One of the hardest things she'd ever done was stand there toe-to-toe with Jack and not take another step back or look away from his angry eyes. "You have to understand that we never meant to hurt you. We both loved you."

"Bullshit."

"It's the truth."

"If that's what you do to people you love, I can't imagine what you have in store for people you hate."

Her head began to pound and she put a hand to her brow, but she didn't remove her gaze from his. "You have to remember what it was like between you and me back then. We were fighting and making up all the time. That first month, I was so scared, and I told myself I was just late. Then the second month I told myself not to think about it, but by the third month, I had to face it." She dropped her hand. "Your parents had just died and you were going through such a bad time. The night I came to tell you I was pregnant, you said you needed a break from me. I didn't think you loved me anymore. I didn't know what to do." The backs of her eyes stung but she refused to give in to tears. "I didn't have anyone to talk to about it but Steven. I went to him and he asked me to marry him. He said he'd take care of me and my baby."

"You keep forgetting that the baby was mine. That I should have been told about it before the two of you ran off to Seattle."

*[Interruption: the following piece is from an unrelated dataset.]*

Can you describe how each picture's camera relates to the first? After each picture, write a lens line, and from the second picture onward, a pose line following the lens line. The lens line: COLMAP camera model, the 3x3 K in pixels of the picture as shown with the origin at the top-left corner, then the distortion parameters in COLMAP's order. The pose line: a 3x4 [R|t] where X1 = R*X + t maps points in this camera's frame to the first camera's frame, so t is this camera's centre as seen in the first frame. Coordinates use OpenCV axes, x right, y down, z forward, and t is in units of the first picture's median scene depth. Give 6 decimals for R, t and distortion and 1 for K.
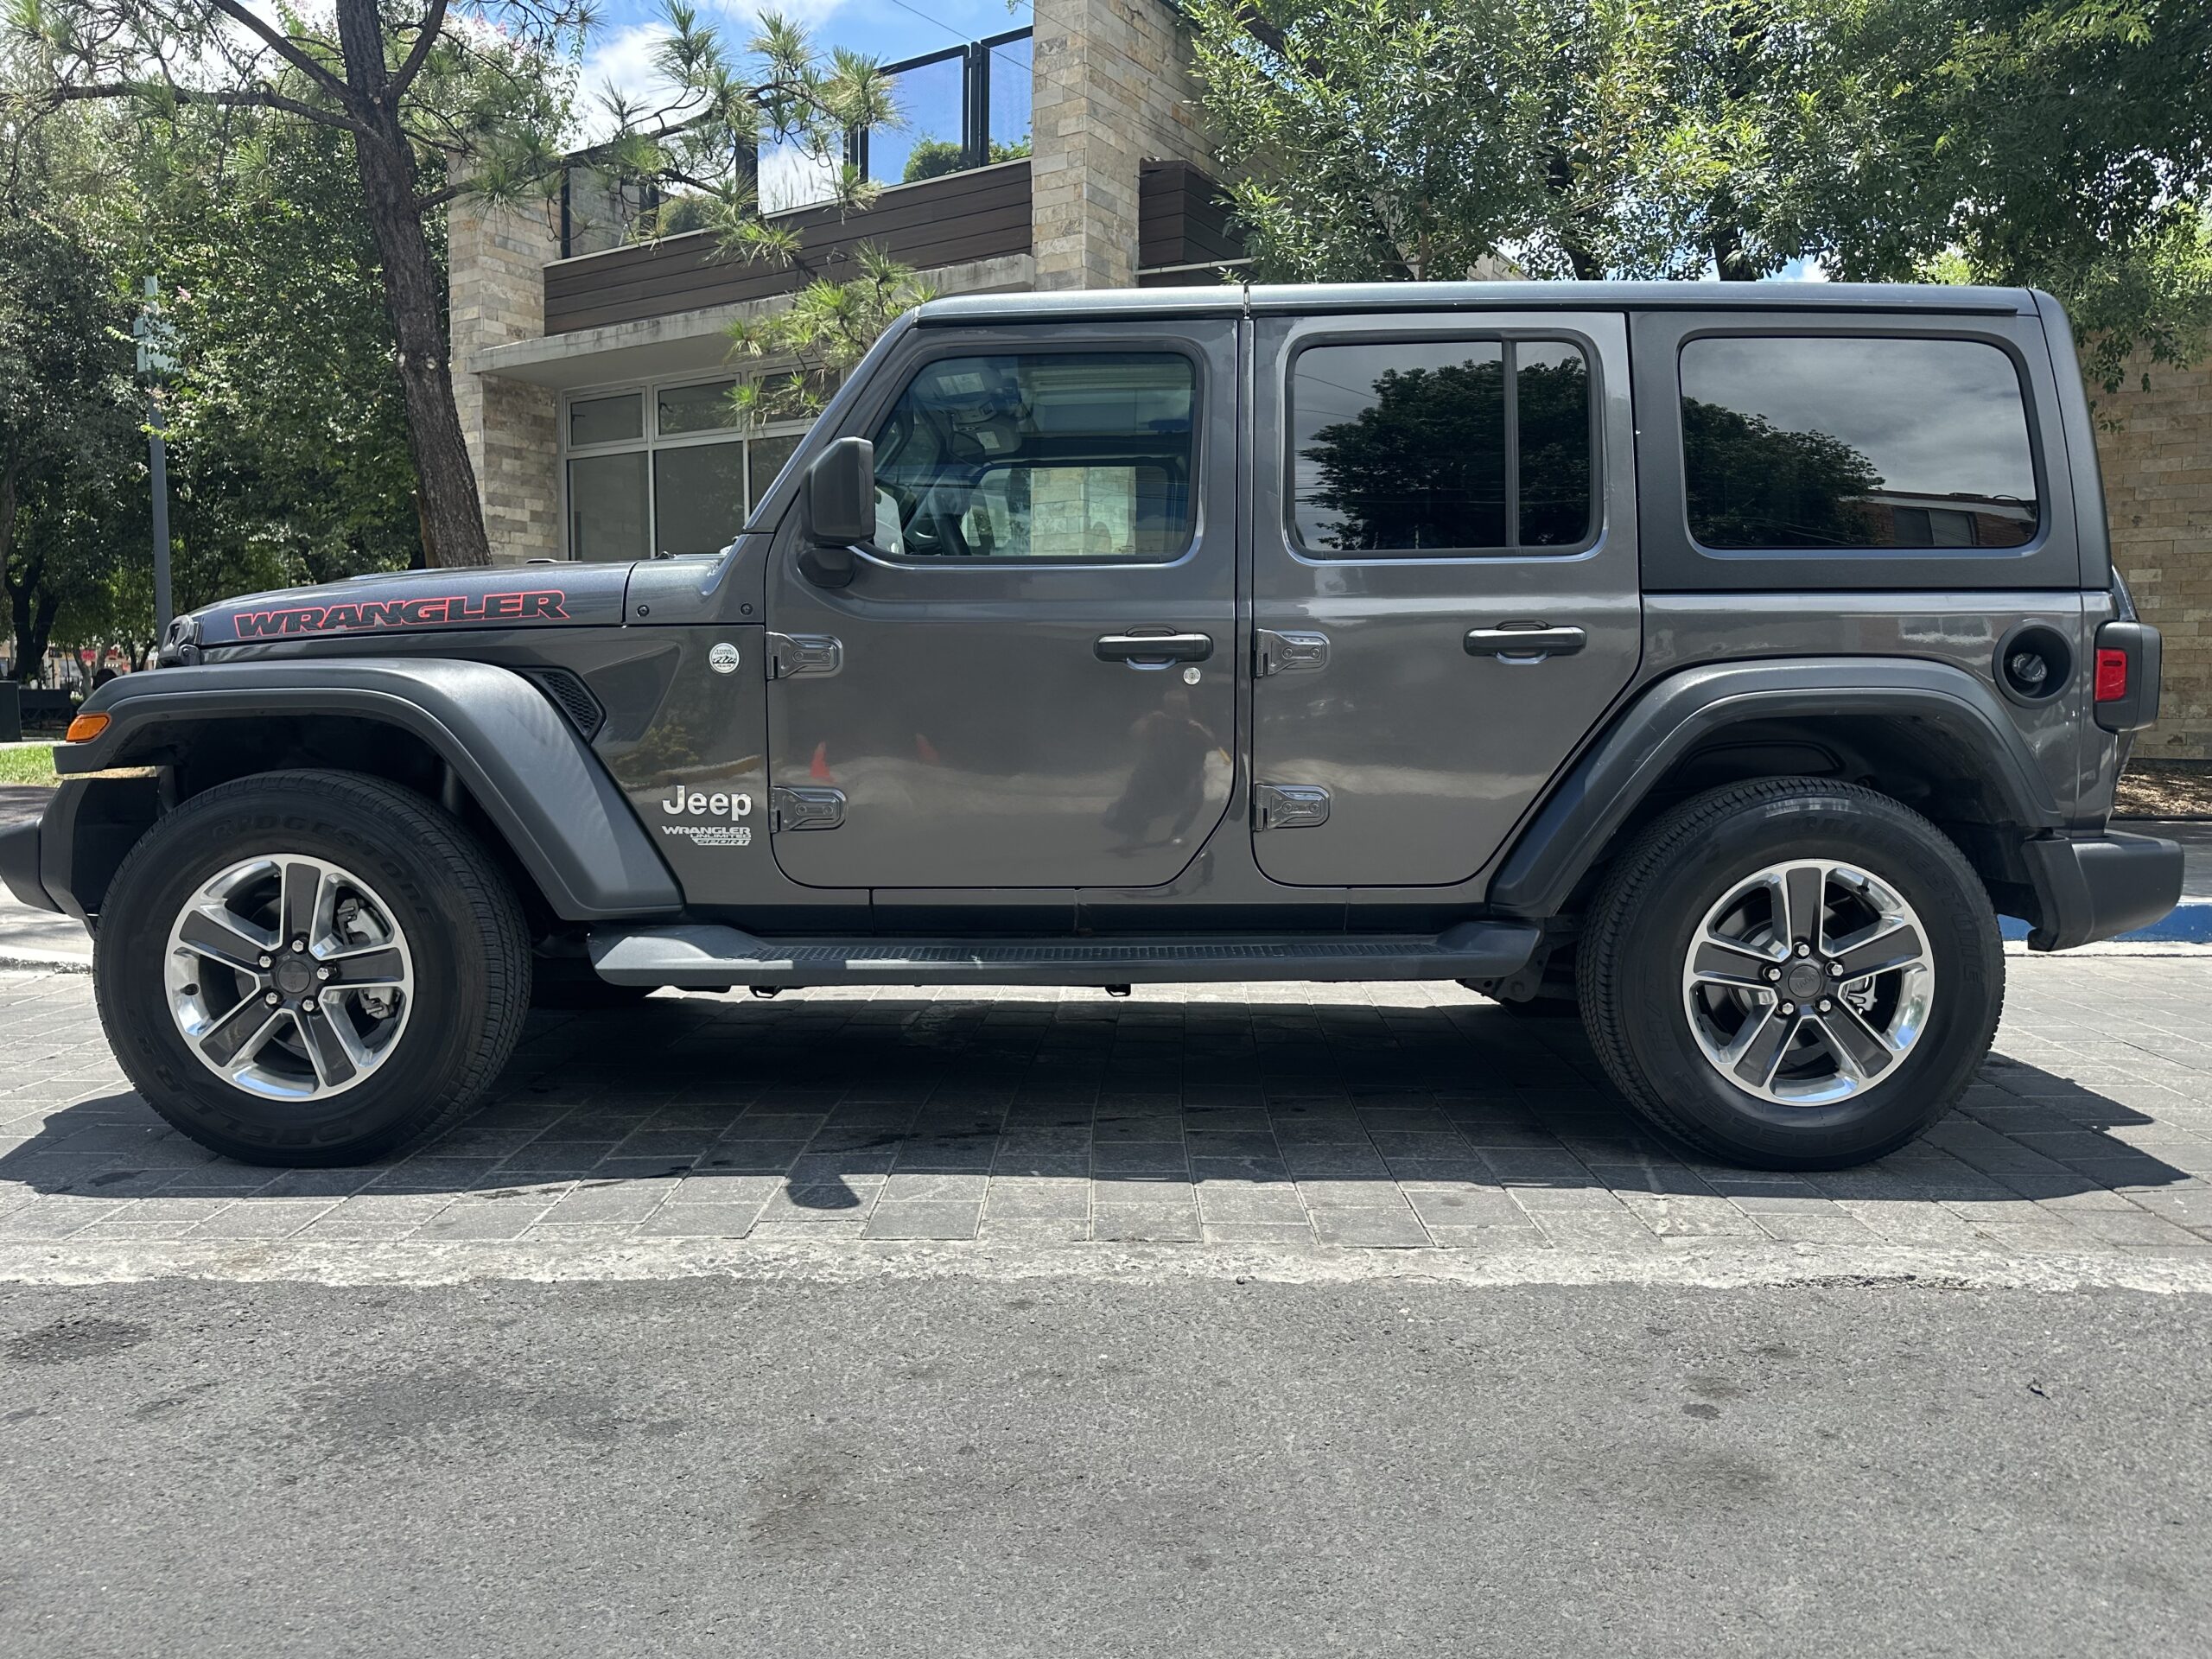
lens RADIAL K [[1502.5, 0, 1076.4], [0, 1502.5, 891.8], [0, 0, 1]] dist [0.002556, -0.036342]
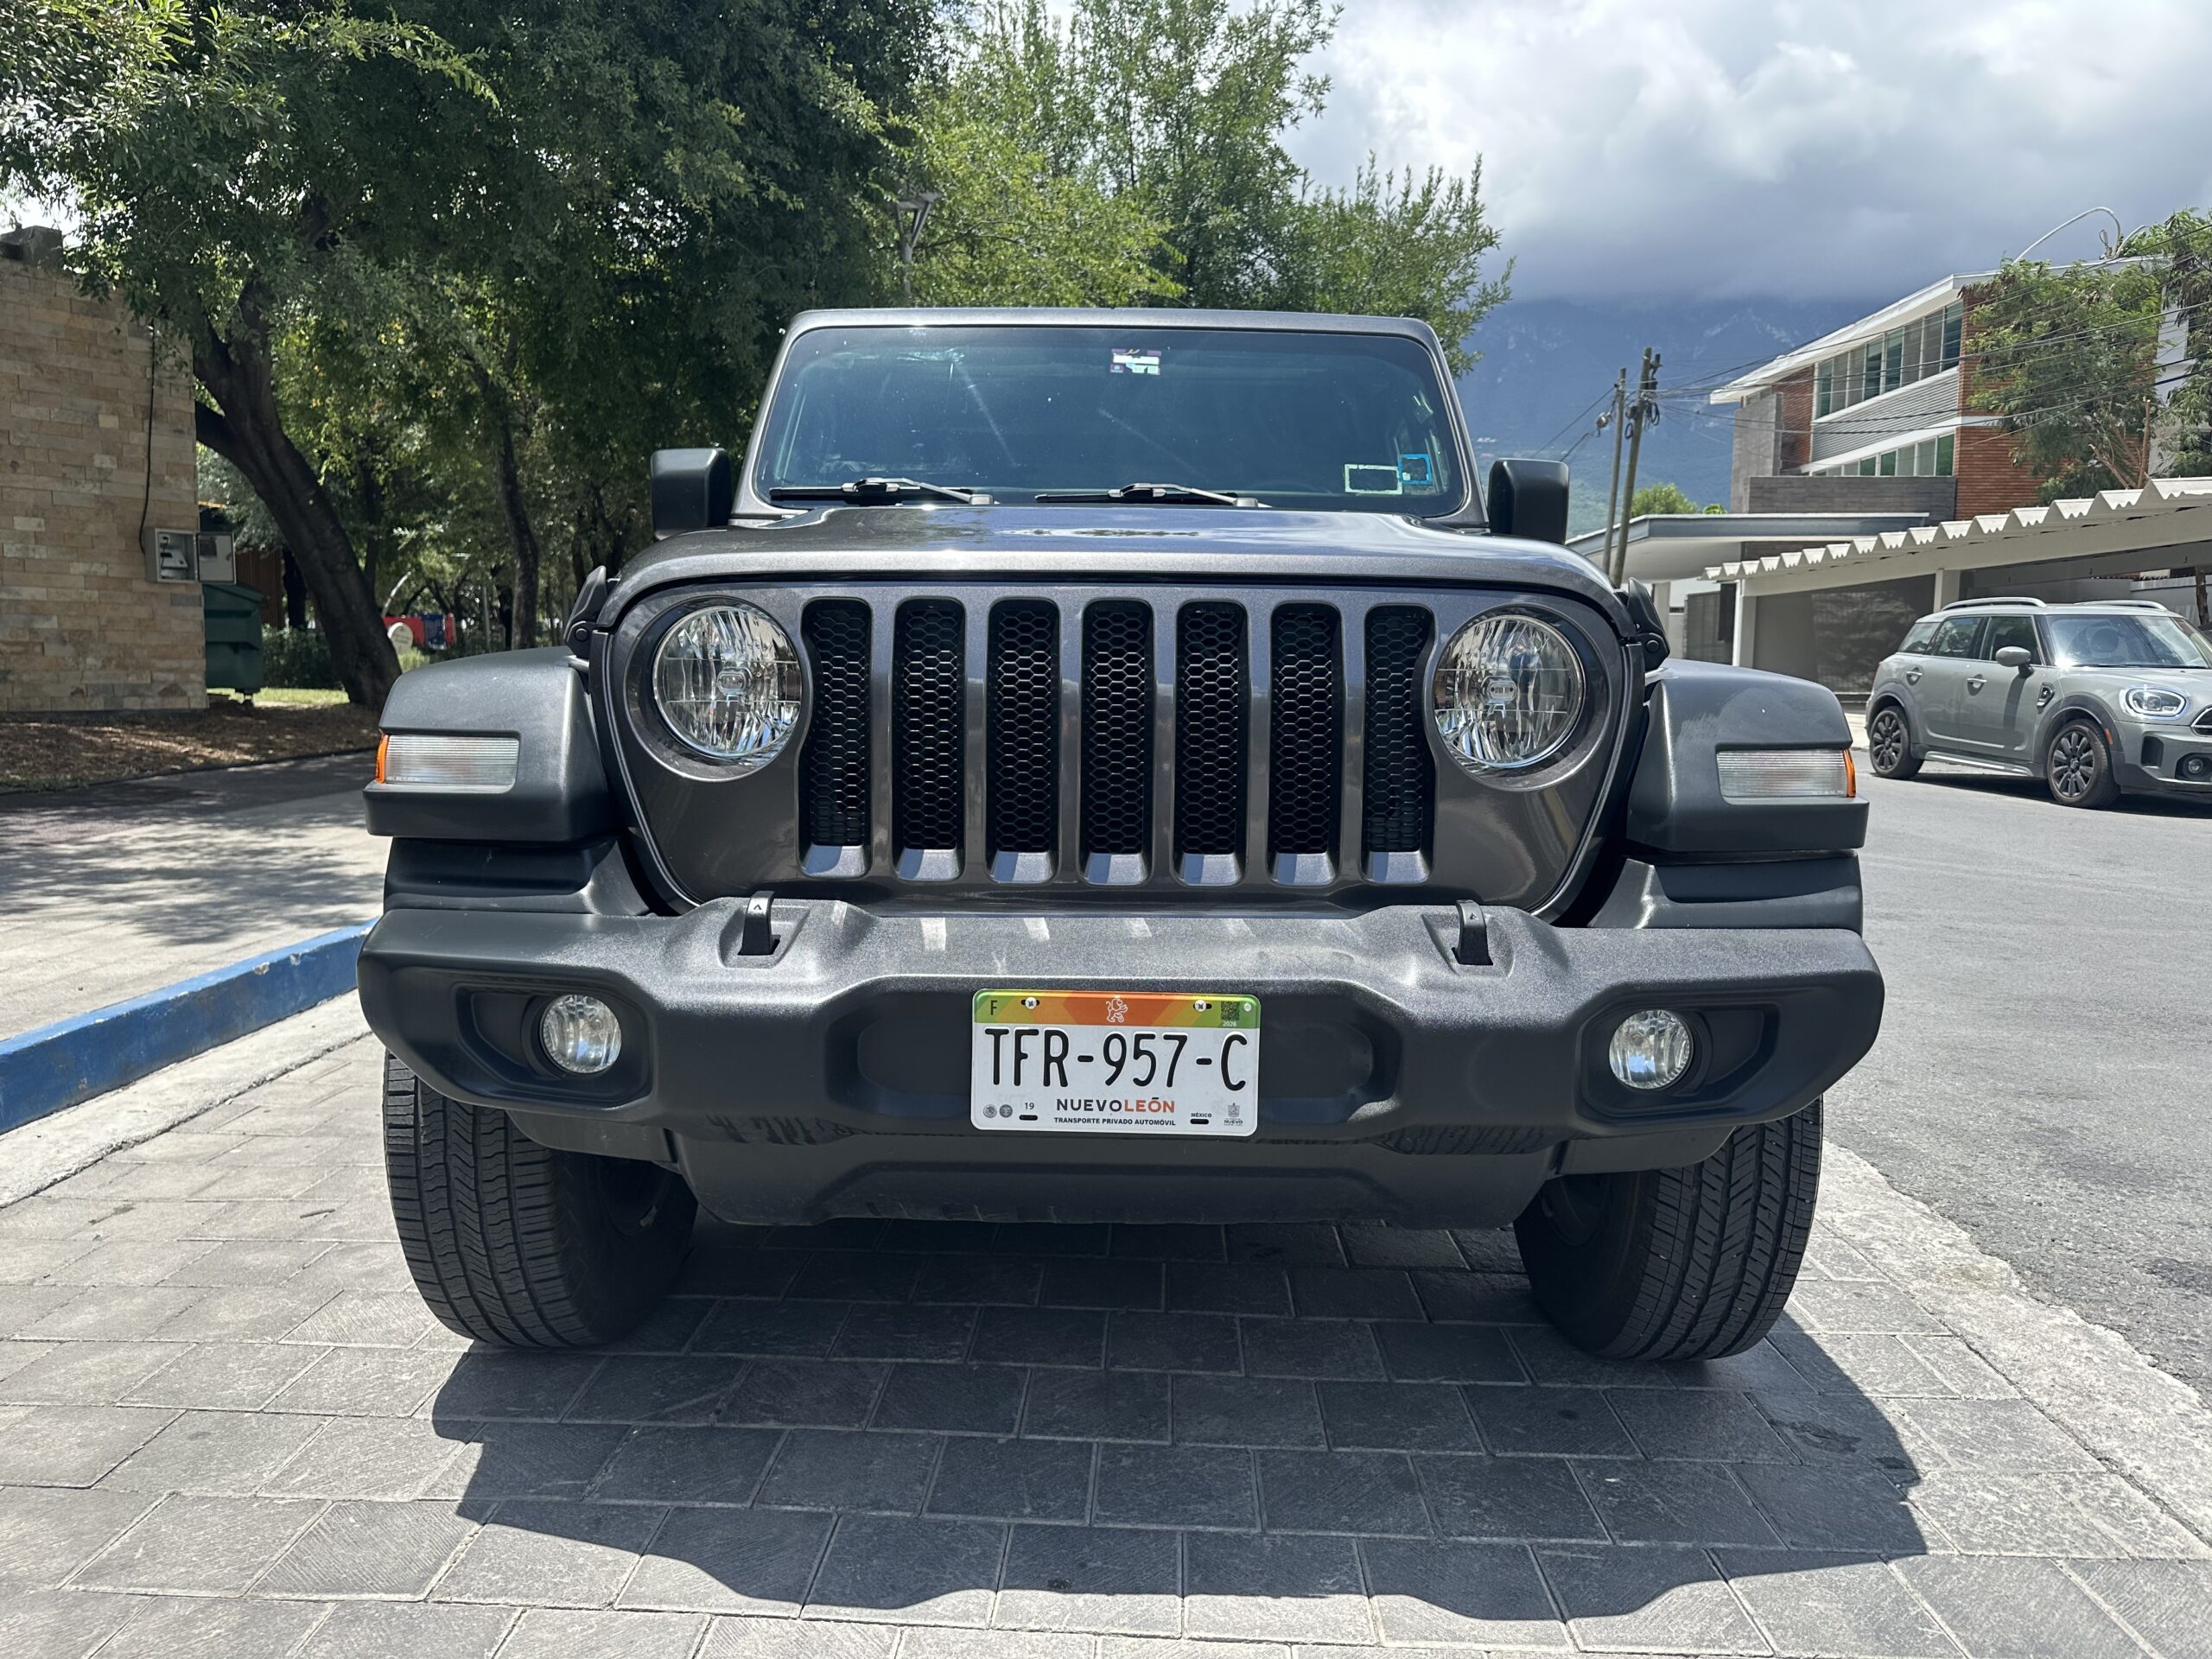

"We talked about telling you, but we thought that if you knew, you'd want to marry me out of obligation, but Jack, you were in no position to take care of me and a baby. You were only eighteen and already dealing with so much. It seemed like the only solution."

"No, it was the easy way out for you. Steven had money and I had nothing."

"That's not why I married him. You know that I always loved Steven. If you weren't so angry, you'd remember that you loved him too." She placed her hands on his bare arms. Jack might never forgive her, but she had to make him understand. "I married him because I was scared. You didn't love me anymore, and I didn't know what to do."